Records provided section start

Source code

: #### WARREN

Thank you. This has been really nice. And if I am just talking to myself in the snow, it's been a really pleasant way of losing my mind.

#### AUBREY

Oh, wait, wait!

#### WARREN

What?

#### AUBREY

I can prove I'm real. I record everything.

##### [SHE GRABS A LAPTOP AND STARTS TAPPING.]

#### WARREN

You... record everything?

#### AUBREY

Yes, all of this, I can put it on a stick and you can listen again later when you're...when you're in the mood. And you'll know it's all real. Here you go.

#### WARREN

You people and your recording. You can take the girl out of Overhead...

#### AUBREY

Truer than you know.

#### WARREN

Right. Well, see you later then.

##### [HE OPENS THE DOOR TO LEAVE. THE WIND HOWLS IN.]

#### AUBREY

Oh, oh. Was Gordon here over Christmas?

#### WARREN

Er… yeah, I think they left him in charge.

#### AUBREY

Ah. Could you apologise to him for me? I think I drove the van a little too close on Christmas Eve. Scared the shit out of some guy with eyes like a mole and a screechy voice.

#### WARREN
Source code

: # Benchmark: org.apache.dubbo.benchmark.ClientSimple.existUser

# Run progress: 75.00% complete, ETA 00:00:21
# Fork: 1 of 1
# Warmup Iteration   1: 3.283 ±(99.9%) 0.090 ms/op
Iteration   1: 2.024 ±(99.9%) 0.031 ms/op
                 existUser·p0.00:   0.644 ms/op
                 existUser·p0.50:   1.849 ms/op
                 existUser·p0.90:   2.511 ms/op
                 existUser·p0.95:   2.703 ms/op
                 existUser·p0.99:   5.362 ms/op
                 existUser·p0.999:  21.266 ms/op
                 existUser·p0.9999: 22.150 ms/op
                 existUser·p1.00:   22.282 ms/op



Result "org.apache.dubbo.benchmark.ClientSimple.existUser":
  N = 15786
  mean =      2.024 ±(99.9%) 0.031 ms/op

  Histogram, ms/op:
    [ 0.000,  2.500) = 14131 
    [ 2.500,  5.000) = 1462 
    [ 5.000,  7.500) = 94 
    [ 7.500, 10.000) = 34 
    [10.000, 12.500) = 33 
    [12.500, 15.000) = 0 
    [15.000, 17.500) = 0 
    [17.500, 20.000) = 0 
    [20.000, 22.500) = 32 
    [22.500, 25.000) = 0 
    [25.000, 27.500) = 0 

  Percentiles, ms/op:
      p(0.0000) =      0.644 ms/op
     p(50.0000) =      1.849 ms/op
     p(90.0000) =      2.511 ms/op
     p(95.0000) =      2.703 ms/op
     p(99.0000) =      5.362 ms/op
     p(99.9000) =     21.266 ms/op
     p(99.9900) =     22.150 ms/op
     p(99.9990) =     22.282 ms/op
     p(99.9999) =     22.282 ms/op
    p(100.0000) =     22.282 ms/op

Records provided section end

Could you copy out all of the lines above, word for word?

Source code

: #### WARREN

Thank you. This has been really nice. And if I am just talking to myself in the snow, it's been a really pleasant way of losing my mind.

#### AUBREY

Oh, wait, wait!

#### WARREN

What?

#### AUBREY

I can prove I'm real. I record everything.

##### [SHE GRABS A LAPTOP AND STARTS TAPPING.]

#### WARREN

You... record everything?

#### AUBREY

Yes, all of this, I can put it on a stick and you can listen again later when you're...when you're in the mood. And you'll know it's all real. Here you go.

#### WARREN

You people and your recording. You can take the girl out of Overhead...

#### AUBREY

Truer than you know.

#### WARREN

Right. Well, see you later then.

##### [HE OPENS THE DOOR TO LEAVE. THE WIND HOWLS IN.]

#### AUBREY

Oh, oh. Was Gordon here over Christmas?

#### WARREN

Er… yeah, I think they left him in charge.

#### AUBREY

Ah. Could you apologise to him for me? I think I drove the van a little too close on Christmas Eve. Scared the shit out of some guy with eyes like a mole and a screechy voice.

#### WARREN
Source code

: # Benchmark: org.apache.dubbo.benchmark.ClientSimple.existUser

# Run progress: 75.00% complete, ETA 00:00:21
# Fork: 1 of 1
# Warmup Iteration   1: 3.283 ±(99.9%) 0.090 ms/op
Iteration   1: 2.024 ±(99.9%) 0.031 ms/op
                 existUser·p0.00:   0.644 ms/op
                 existUser·p0.50:   1.849 ms/op
                 existUser·p0.90:   2.511 ms/op
                 existUser·p0.95:   2.703 ms/op
                 existUser·p0.99:   5.362 ms/op
                 existUser·p0.999:  21.266 ms/op
                 existUser·p0.9999: 22.150 ms/op
                 existUser·p1.00:   22.282 ms/op



Result "org.apache.dubbo.benchmark.ClientSimple.existUser":
  N = 15786
  mean =      2.024 ±(99.9%) 0.031 ms/op

  Histogram, ms/op:
    [ 0.000,  2.500) = 14131 
    [ 2.500,  5.000) = 1462 
    [ 5.000,  7.500) = 94 
    [ 7.500, 10.000) = 34 
    [10.000, 12.500) = 33 
    [12.500, 15.000) = 0 
    [15.000, 17.500) = 0 
    [17.500, 20.000) = 0 
    [20.000, 22.500) = 32 
    [22.500, 25.000) = 0 
    [25.000, 27.500) = 0 

  Percentiles, ms/op:
      p(0.0000) =      0.644 ms/op
     p(50.0000) =      1.849 ms/op
     p(90.0000) =      2.511 ms/op
     p(95.0000) =      2.703 ms/op
     p(99.0000) =      5.362 ms/op
     p(99.9000) =     21.266 ms/op
     p(99.9900) =     22.150 ms/op
     p(99.9990) =     22.282 ms/op
     p(99.9999) =     22.282 ms/op
    p(100.0000) =     22.282 ms/op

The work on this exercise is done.